Summary
The purpose of this study was to examine the contributions of the ALC during `in vitro` clinical laxity tests and simulated ADL movements and the results of this study provides further evidence that an ALC procedure should be considered in ACL injured knees with high grade rotatory laxity.
Abstract
Introduction
Previous biomechanical cadaveric studies have demonstrated residual laxity in knees that have undergone anterior cruciate ligament reconstruction (ACLR) with associated anterolateral complex (ALC) injury, assessed during `in vitro` internal-external or anterior-posterior laxity. The role of the ALC has never been evaluated during simulated activities of daily living (ADL) such as cutting or pivoting motions. Thus, the purpose of this study was to examine the contributions of the ALC during `in vitro` clinical laxity tests and simulated ADL movements
Method
Twelve intact cadaveric knees were mounted onto a joint motion simulator (AMTI VIVO). The ACL was transected and anatomic single-bundle ACLR was performed using a synthetic graft with an initial tension of 80 N at 30° of flexion angle, which was measured using a loadcell attached to the graft. Each knee was subjected to clinical laxity tests (Pivot-shift, Lachman, and anterior drawer), as well as simulated ADL, comprising cutting maneuvers and inside and outside pivoting. Tension was applied to the quadriceps and hamstrings to simulate dynamic muscle force during ADL. ALC dissection was performed by releasing the tibial attachment of the anterolateral ligament from the lateral meniscus and the femoral attachment from the most posterior limit of the iliotibial band as far proximal as the distal Kaplan fiber attachment, which was left intact. All tests were applied in the following stages: ACLR, ACL-Cut, ACLR+ALC-Cut, and ACL-Cut+ALC-Cut. After cutting ALC, the measured kinematics of both ACLR and ACL-Cut conditions were fed back to the knee to determine the force contribution of the ALC based on the sequential resection and superposition technique.

## Data excerpts
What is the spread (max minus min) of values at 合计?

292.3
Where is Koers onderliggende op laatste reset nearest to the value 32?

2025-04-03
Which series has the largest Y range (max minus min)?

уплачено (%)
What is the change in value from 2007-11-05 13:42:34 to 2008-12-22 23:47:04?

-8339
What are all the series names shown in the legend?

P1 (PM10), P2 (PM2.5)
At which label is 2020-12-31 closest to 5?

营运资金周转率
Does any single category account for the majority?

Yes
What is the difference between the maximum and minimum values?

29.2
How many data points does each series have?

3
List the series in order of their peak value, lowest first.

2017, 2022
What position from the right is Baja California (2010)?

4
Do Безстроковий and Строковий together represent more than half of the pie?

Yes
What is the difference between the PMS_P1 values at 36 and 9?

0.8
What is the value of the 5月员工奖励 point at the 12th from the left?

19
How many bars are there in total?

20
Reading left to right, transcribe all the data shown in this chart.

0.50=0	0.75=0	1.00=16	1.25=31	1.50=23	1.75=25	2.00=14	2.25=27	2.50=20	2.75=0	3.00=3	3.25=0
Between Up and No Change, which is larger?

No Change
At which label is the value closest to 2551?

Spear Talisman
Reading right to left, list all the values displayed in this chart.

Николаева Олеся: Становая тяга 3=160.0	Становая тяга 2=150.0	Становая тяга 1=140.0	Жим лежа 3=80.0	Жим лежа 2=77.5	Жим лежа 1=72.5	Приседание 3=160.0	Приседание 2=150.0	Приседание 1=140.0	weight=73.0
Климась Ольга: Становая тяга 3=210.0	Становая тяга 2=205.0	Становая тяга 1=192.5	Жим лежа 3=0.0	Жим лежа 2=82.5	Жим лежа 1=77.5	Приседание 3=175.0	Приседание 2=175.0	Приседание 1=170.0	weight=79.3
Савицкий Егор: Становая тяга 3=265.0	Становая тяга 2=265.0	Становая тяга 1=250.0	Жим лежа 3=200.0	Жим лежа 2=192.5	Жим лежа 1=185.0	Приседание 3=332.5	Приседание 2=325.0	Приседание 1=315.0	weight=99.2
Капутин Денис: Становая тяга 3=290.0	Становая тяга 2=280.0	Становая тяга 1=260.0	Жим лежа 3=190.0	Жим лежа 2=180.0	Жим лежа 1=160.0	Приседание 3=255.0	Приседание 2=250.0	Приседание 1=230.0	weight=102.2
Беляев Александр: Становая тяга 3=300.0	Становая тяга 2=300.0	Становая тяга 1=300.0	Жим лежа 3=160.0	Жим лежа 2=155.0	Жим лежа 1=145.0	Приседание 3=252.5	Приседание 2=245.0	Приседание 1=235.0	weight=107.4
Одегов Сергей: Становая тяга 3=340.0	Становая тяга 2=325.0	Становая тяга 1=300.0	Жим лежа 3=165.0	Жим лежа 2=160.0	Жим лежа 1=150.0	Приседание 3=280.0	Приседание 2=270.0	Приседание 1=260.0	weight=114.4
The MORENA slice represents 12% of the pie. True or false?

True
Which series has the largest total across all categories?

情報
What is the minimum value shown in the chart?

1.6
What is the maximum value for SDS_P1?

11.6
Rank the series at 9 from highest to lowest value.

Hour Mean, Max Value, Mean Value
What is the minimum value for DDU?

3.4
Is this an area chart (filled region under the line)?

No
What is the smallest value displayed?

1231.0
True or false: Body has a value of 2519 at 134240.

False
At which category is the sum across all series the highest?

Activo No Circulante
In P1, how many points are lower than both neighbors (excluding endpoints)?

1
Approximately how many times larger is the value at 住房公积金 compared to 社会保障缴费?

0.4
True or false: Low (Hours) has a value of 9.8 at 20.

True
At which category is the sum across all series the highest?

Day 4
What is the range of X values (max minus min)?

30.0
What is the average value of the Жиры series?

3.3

## APPLY WHAT YOU READ
• 1. Name each stage in which the tests were applied in the cadaveric knee study text.
• 2. Carry on writing the cadaveric knee study text, starting after its final sentence.

## REPLIES
• 1. ACLR, ACL-Cut, ACLR+ALC-Cut, and ACL-Cut+ALC-Cut

• 2.
Results
In the ACLR stage, resection of the ALC led to an increase in anterior translation and internal rotation of 2.3 mm and 4.5°, respectively, and by 2.7 mm and 3.9° in the ACL-Cut stage. During Lachman and anterior drawer tests, cutting the ALC caused an increase in tibial translation by 1.7 mm and 1.5 mm in the ACLR stage, versus 3.0 mm and 2.4 mm in the ACL-Cut stage, respectively. In both ACLR and ACL-Cut stages, statistically, significant differences were detected between the kinematics in intact and injured ALC. During the simulated cutting maneuver and inside and outside pivoting, dissection of the ALC resulted in an average increase in internal rotation by 2.3°, 2.1°, and 1.7° with the ACLR versus 2.8°, 1.5°, and 1.7° with the ACL-Cut, respectively. During pivot shift, Lachman and anterior drawer test, in the ACLR stage, the average anterior force contribution of the ALC was 34%, 7%, and 10%, respectively, whereas it was 49%, 30%, and 29% in the ACL-Cut stage. Furthermore, the average anterior force contribution of the ALC was 16%, 15%, and 9% in ACLR, and 31%, 44%, and 49% in ACL-Cut, respectively, for the cutting maneuver, inside pivoting, and outside pivoting.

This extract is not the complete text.